+++ Exercise data
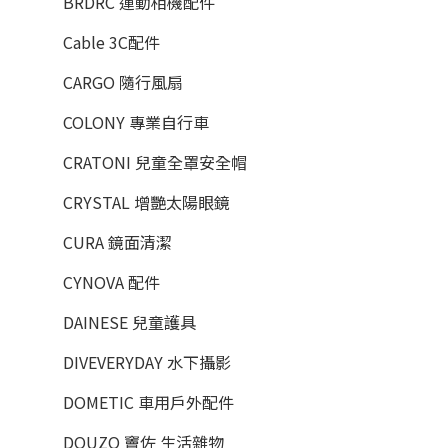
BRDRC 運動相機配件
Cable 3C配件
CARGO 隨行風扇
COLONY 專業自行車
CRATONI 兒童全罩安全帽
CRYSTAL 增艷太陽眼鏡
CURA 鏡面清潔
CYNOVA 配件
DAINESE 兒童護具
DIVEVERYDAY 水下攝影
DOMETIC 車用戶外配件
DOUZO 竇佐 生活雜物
++++++
+++ Exercise data
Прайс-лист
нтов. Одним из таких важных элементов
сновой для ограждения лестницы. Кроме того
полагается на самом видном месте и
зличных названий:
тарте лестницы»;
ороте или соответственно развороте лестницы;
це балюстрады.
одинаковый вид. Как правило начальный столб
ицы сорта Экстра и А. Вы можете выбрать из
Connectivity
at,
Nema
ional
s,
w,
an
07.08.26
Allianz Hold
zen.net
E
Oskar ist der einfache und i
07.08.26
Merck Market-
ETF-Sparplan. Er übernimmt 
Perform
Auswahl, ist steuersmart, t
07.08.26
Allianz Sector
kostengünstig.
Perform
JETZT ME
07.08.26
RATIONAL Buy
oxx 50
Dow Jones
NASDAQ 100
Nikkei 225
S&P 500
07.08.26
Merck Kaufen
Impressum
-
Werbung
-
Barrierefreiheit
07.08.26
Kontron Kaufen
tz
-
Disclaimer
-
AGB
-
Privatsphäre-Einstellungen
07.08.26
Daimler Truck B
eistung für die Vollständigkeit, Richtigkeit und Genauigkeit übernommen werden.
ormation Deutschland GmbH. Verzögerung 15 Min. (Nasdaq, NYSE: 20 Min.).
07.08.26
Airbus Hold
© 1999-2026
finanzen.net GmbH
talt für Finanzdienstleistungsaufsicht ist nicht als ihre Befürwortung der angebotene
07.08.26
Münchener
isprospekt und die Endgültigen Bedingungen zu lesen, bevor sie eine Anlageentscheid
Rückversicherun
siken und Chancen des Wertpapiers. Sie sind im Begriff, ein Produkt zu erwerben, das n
++++++
+++ Exercise data
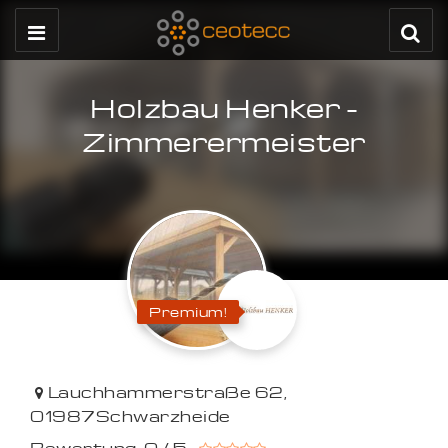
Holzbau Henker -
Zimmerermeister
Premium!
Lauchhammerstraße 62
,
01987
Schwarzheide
++++++
■ **Exercise**: Collect every line of the records above that includes the string "лестницы", matching case exactly.

■ **Written answer**:
сновой для ограждения лестницы. Кроме того
тарте лестницы»;
ороте или соответственно развороте лестницы;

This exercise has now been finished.